小牛唱片的萨缪尔·罗斯驱车飞奔到蓝河酒吧外,救护车、警车都已经停在那儿了。
急救员为奥黛丽检查了身体,发现她前胸、腹部、手臂,都有红肿、擦痕,毛衣、内衣沾满了灰尘,裙子被撕破了,风衣也撕破了,同样满是污迹。
查理兹比她要好很多,身体上没有明显的伤痕,外套-弄脏了,但其他衣服都没脏,也没被撕破。
萨缪尔走过去仔细打量了她的脸:总算没有受伤。他很头疼,“出了什么事?”
奥黛丽没说话,查理兹很艰难的说:“有人抓住了我和奥黛丽。”
“谁?什么人?”萨缪尔几乎立即就懂了:这该死的音乐节!人们喝了太多的酒、音乐使人的肾上腺素狂飙、旺盛的精力无处发泄。每年、每个音乐节都会发生这类案件,总有些女孩成为受害者。但,千万不要是他负责的歌手啊!
他心里狂骂了无数声“fuck”,把装有衣裙的纸袋递给奥黛丽,“不用担心,我来处理。”转头看到一旁的基努·里维斯,“你好,里维斯先生。”基努冲他点了点头,急救员正给他包扎双手。
在奥斯汀警局,鉴证人员为奥黛丽拍了伤痕取证照片。奥黛丽穿着弄脏的蕾丝内衣,被拍了前胸、后背、以及双臂的照片。她的裙子、风衣、毛衣、内衣,都作为物证封装在证据袋里。
萨缪尔对她坚持要报警的做法没有异议,还要求警局能尽快处理这桩猥-亵及强-奸未遂案。由于奥黛丽·菲利普斯未满18岁,警局通报了儿童服务中心。
警局扣押了那人及他同伙,那人因受伤被送往急救中心,警察将逃走的第三个人抓了回来,奥黛丽与查理兹均指认了那两人。
处理完这一切,已经过了午夜。
萨缪尔载了奥黛丽几人回酒店。奥黛丽又累又怕又困,在车上就睡着了。
“我给你们换个房间。”萨缪尔去给她们开了顶楼的大套房,把钥匙给查理兹,“好好休息,叫她多睡一会儿。明天中午不用出来吃饭了,我帮她把午餐约会推掉。嗯……奥黛丽有律师吗?没有的话,我给她找个律师。”

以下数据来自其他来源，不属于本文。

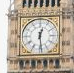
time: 12:28
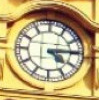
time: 4:14
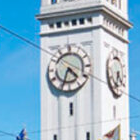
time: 4:33
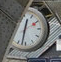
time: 12:32
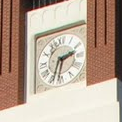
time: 2:33
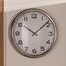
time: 10:08
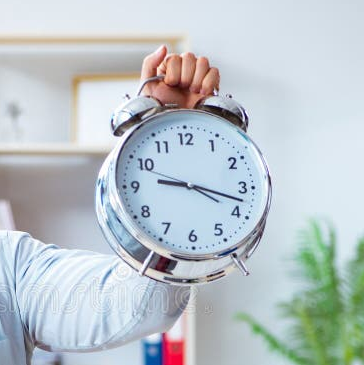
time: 9:17
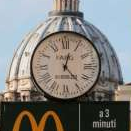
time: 12:23
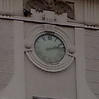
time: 2:12
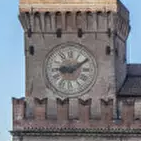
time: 9:09
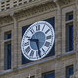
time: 9:28
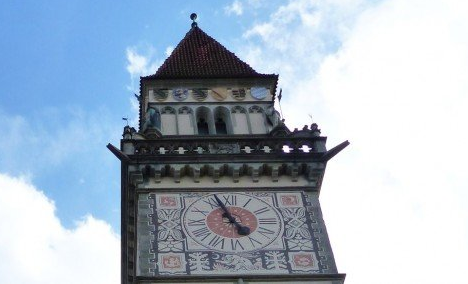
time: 10:56
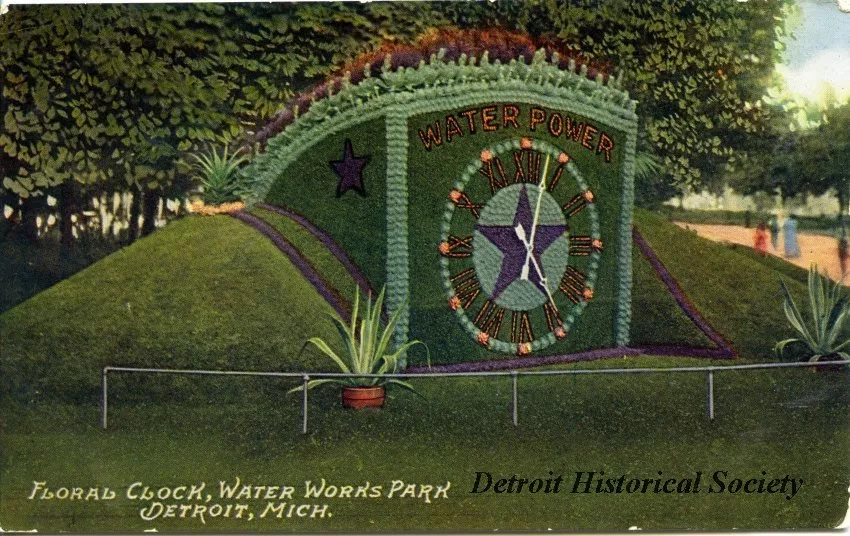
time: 12:24
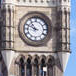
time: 10:48
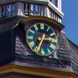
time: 2:34
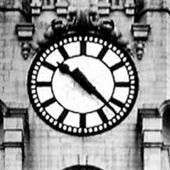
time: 10:22
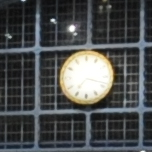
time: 7:18
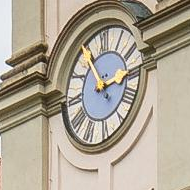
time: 11:13
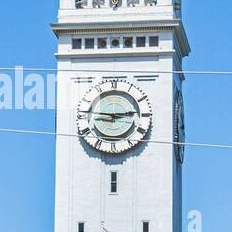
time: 2:46
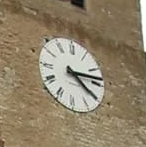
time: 4:13
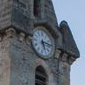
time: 5:15
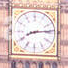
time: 8:14
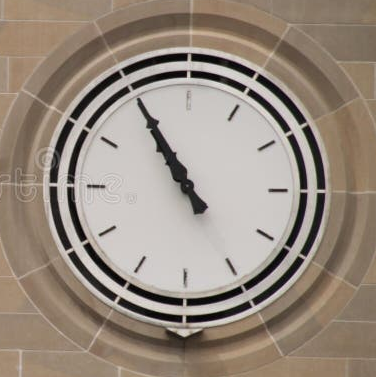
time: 10:54
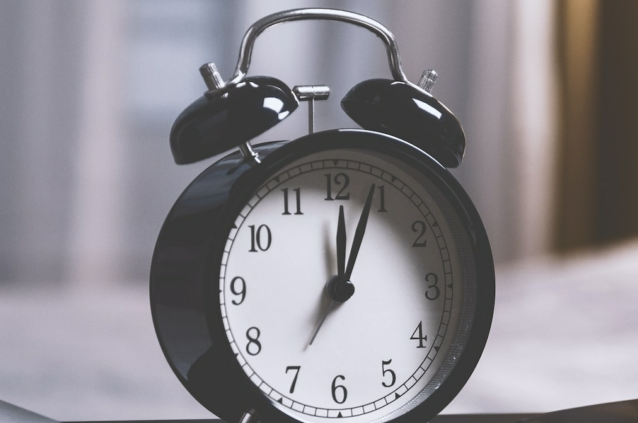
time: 12:03
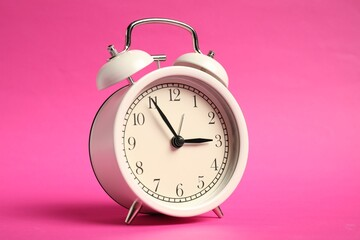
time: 2:55
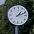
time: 1:11
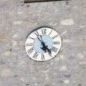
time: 5:23
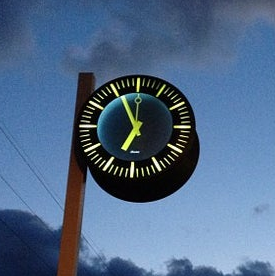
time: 6:55
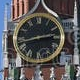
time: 2:42
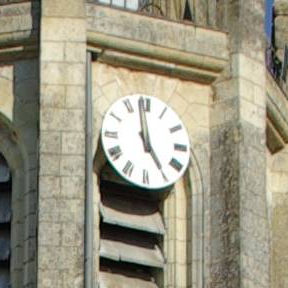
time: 4:58
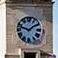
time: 1:47
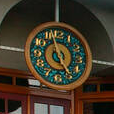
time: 4:57
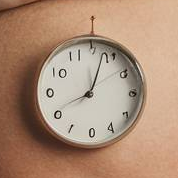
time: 8:02
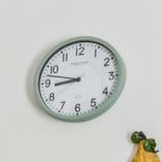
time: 8:47
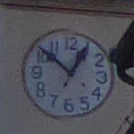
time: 12:51
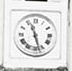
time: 11:27
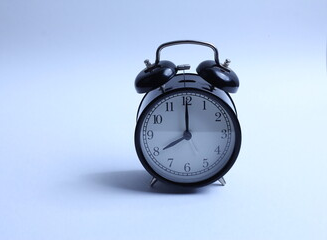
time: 8:00
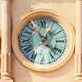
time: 1:22
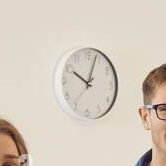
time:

“她在洛杉矶有律师。”查理兹从纸袋里找出移动电话,翻到律师的号码。奥黛丽的斜背小包的包带被拽断了,也作为证物装袋。警察给了她们纸袋装东西。
萨缪尔记下号码,“我还得去忙。你确定你没事?”
“我还好。”
“我明早再来,有什么需要就告诉我,我什么都能给你们弄来。”
“能给我拿一瓶安眠药吗?”查理兹到现在都觉得手还在抖,她都不知道自己是怎么坚持到现在还没有嚎啕大哭的。她很羡慕奥黛丽,居然能睡着。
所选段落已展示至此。